Reproduce word for word the lines of the data from the line containing "Where is the" through the end of the data.

Data items:
-=-=-

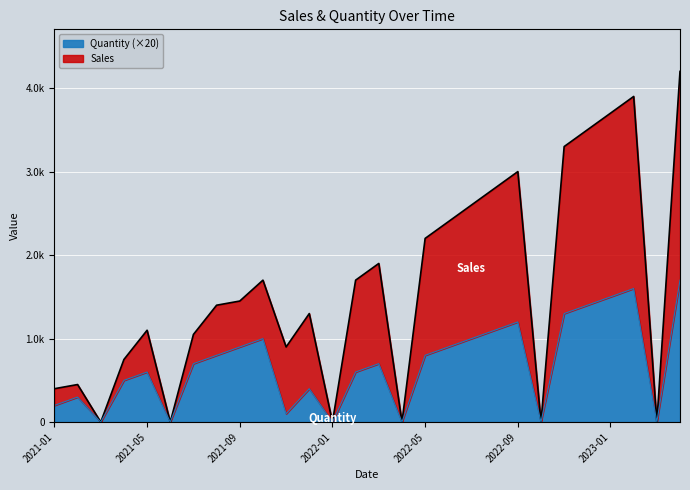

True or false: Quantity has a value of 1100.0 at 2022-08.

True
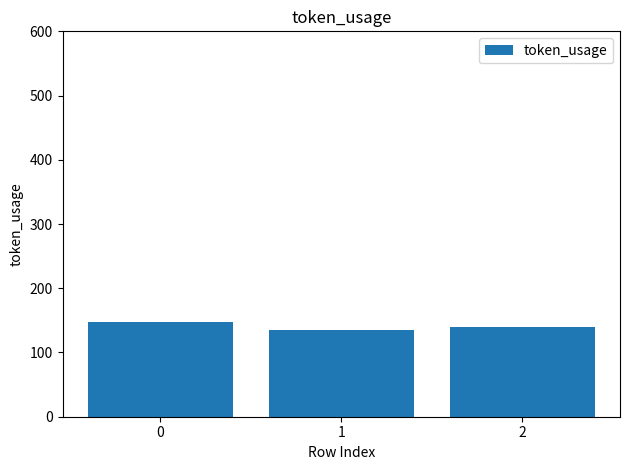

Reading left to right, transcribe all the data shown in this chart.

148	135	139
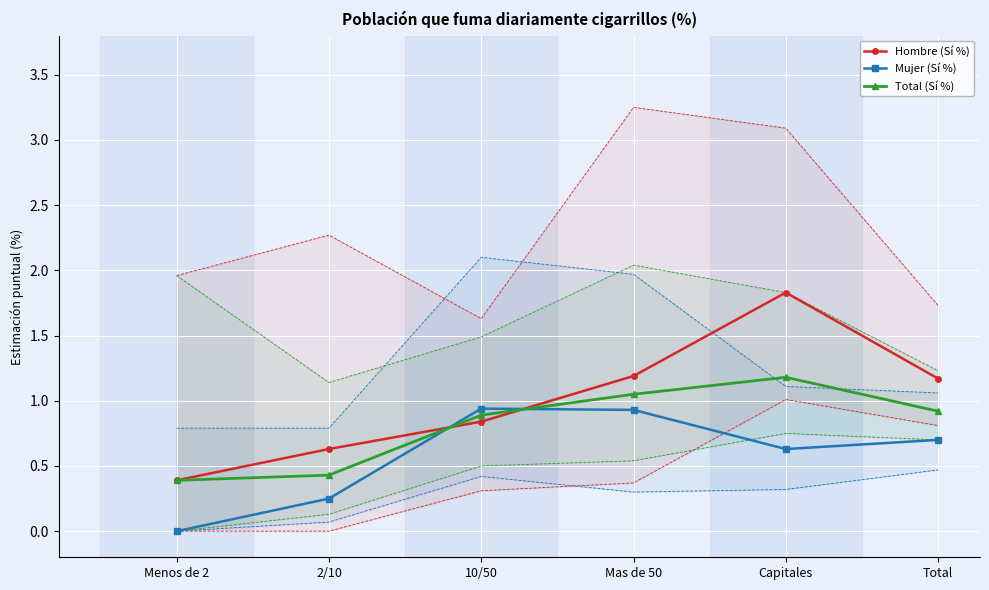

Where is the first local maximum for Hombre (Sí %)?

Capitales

-=-=-

### Answer box:
Where is the first local maximum for Hombre (Sí %)?

Capitales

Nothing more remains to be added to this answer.